Cosenza, Puap, struttura per ridurre accessi al Pronto Soccorso
Accordo tra Azienda ospedaliera e Asp di Cosenza, arriva il Puap, presidio per gestire urgenze minori e alleggerire il Pronto soccorso. Piano quinquennale, nodi su personale e sede
COSENZA – COSENZA – Si chiama “Punto di assistenza urgenza di prossimità” (Puap), ed è il nuovo progetto frutto dell’integrazione tra l’azienda ospedaliera di Cosenza e l’Asp bruzia, al momento dirette entrambe da Vitaliano De Salazar. Ed è sostanzialmente una sorta di struttura “parallela” al Pronto soccorso di Cosenza per provare a ridurre gli accessi impropri e smaltire i codici meno gravi senza passare dalla “trincea” dell’Annunziata. A fornire i medici, gli infermieri e gli Oss dovrebbe essere l’Asp di Cosenza, strutture e strumentazioni e sistema di accesso informatico alle cartelle cliniche, invece, verranno offerte dall’Azienda ospedaliera di Cosenza.
COSENZA, NASCE IL PUAP
L’accordo ha una durata notevole, cinque anni eventualmente rinnovabili. E dovrebbe servire a smaltire le urgenze minori in un territorio dove l’assistenza territoriale, Pnrr permettendo, continua ad essere un problema grave. Il piano in sé non è un’invenzione calabrese. Sono strutture previste dal 2023 dal ministero della Salute (i cosiddetti Centri di assistenza e urgenza) che, eventualmente, possono confluire all’interno delle strutture di Comunità. E non a caso nell’accordo viene rimandato ad intesa successiva il vero problema, ovvero il “dove e quando” dovrà comparire questa struttura.

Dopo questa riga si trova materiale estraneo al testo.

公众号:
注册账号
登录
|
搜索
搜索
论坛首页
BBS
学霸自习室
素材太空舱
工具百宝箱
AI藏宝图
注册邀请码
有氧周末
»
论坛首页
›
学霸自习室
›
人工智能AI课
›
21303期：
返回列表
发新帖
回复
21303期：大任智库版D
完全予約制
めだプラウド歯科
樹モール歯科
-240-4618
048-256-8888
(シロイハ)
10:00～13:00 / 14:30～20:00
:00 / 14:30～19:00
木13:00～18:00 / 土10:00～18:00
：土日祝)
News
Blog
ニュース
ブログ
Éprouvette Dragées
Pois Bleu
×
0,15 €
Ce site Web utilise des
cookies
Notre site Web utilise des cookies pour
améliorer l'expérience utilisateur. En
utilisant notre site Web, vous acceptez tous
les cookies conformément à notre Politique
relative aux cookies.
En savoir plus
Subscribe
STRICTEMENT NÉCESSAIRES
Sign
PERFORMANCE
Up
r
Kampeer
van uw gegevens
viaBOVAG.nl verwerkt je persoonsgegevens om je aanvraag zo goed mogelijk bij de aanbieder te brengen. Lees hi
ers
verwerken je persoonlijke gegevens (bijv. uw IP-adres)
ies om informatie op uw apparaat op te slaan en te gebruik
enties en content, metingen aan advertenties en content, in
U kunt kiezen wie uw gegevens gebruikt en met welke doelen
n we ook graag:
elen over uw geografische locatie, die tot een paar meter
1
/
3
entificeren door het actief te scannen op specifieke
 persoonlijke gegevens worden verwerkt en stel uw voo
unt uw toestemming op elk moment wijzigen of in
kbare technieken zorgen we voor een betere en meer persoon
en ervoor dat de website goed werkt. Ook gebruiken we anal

“SVUOTARE” IL PRONTO SOCCORSO DELL’ANNUNZIATA
Ridurre gli accessi impropri, quindi e “migliorare l’integrazione tra assistenza territoriale ed ospedaliera” sono i due obiettivi: facendo confluire situazioni che richiedono intervento non urgenze direttamente in questi spazi. All’Asp, dicevamo, il comito più pesante: quello di trovare il personale per mettere in funzione il sistema. L’accordo prevede tre opzioni: gli accordi libero-professionali con i professionisti sanitari, l’utilizzo delle graduatorie ancora aperte ed “eventuali ulteriori procedure” che comprendono, eventualmente, anche il ricorso estremo a cooperative.

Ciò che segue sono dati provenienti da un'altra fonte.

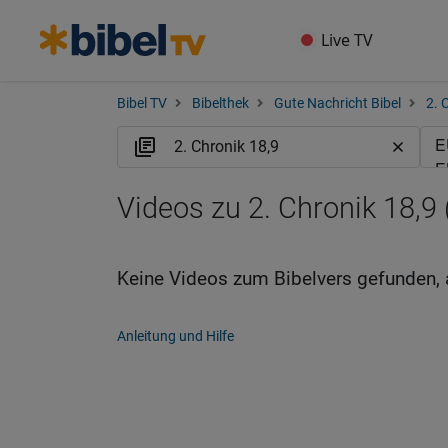
Live TV
Bibel TV
Bibelthek
Gute Nachricht Bibel
2. 
Videos zu 2. Chronik 18,9
Keine Videos zum Bibelvers gefunden, 
Anleitung und Hilfe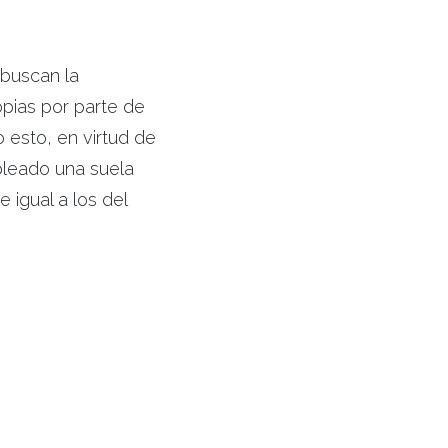
buscan la
opias por parte de
esto, en virtud de
pleado una suela
e igual a los del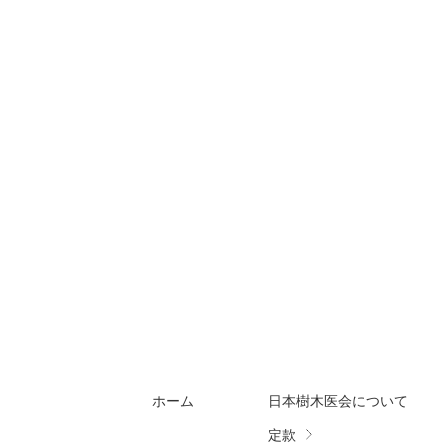
ホーム
日本樹木医会について
定款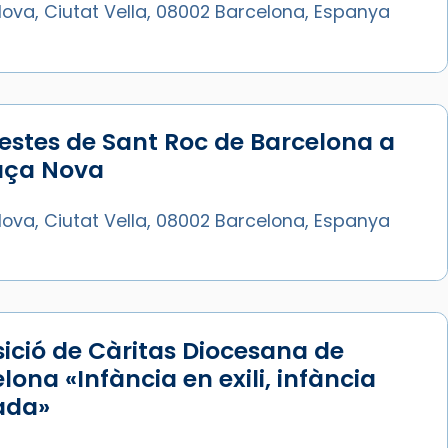
ova, Ciutat Vella, 08002 Barcelona, Espanya
estes de Sant Roc de Barcelona a
laça Nova
ova, Ciutat Vella, 08002 Barcelona, Espanya
ició de Càritas Diocesana de
lona «Infància en exili, infància
ada»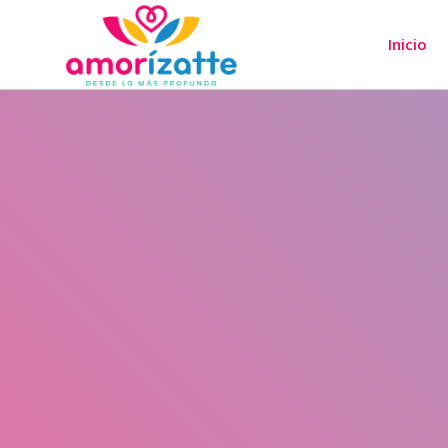
Inicio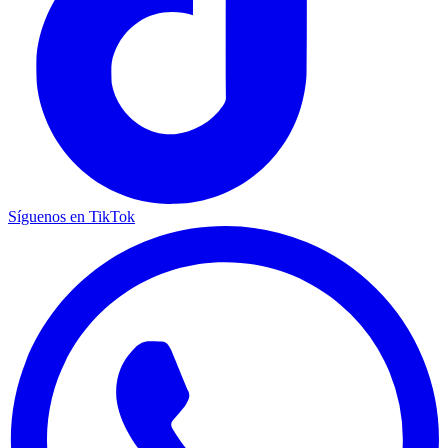
Síguenos en TikTok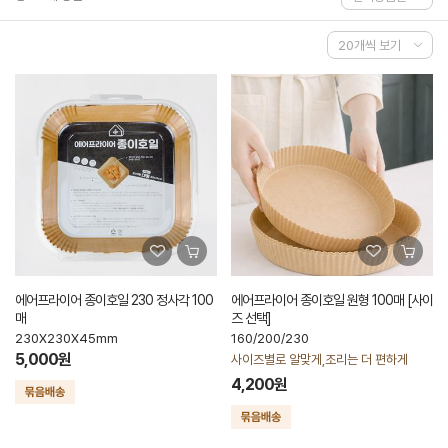
에어프라이어 종이호일 230 정사각 100
에어프라이어 종이호일 원형 100매 [사이
매
즈 선택]
230X230X45mm
160/200/230
5,000원
사이즈별로 알맞게,조리는 더 편하게
4,200원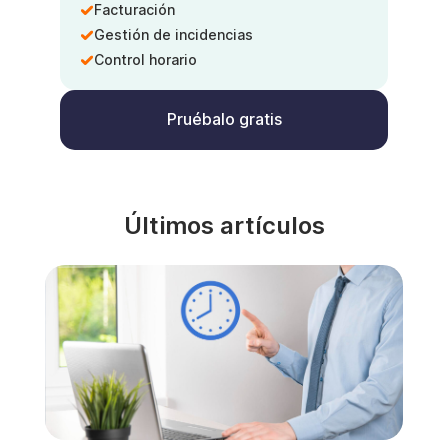
Facturación
Gestión de incidencias
Control horario
Pruébalo gratis
Últimos artículos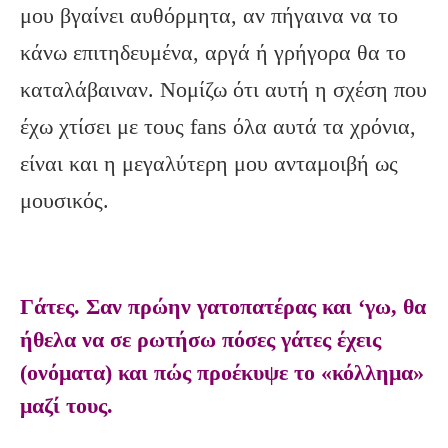
μου βγαίνει αυθόρμητα, αν πήγαινα να το
κάνω επιτηδευμένα, αργά ή γρήγορα θα το
καταλάβαιναν. Νομίζω ότι αυτή η σχέση που
έχω χτίσει με τους fans όλα αυτά τα χρόνια,
είναι και η μεγαλύτερη μου ανταμοιβή ως
μουσικός.
Γάτες. Σαν πρώην γατοπατέρας και ‘γω, θα
ήθελα να σε ρωτήσω πόσες γάτες έχεις
(ονόματα) και πώς προέκυψε το «κόλλημα»
μαζί τους.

Il personale previsto è di otto medici, dodici infermieri e otto operatorio sociosanitari più altre eventuali figure professionali. Ad organizzare i turni e il coordinamento invece ci dovrà pensare l’Azienda ospedaliera. Ma prima di andare oltre bisognerà stabilire i protocolli operativi, non poca roba.
COME FUNZIONERÀ A COSENZA IL PUAP
Bisogna decidere le modalità di accesso, i criteri della presa in carico, i percorsi clinici e assistenziali, le procedure di triage, i trasferimenti in pronto soccorso, l’unificazione con il sistema emergenza-urgenza, spazi e attrezzatura, turni, modalità per richieste di consulenze specialistiche ed esami di laboratorio. Praticamente tutto. I costi, invece, dovranno essere divisi tra le due aziende: con carichi maggiori soprattutto sull’Asp per via della gestione di ulteriore personale.
Il piano, però, era uno degli obiettivi di questa transizione particolare all’Asp di Cosenza dopo il trasferimento a Crotone del direttore generale Graziano. Con l’arrivo di Vitaliano De Salazar a commissario straordinario era necessario spingere su questo tipo di integrazione. Il problema è anche il dove. La Calabria ancora attende una operazione trasparenza sui cantieri Pnrr che interessano il sistema sanitario. Teoricamente a fine mese queste strutture dovrebbero essere tutte pronte ad accogliere le necessità dei territori, con funzioni in alcuni casi sovrapponibili a quelle del Puap.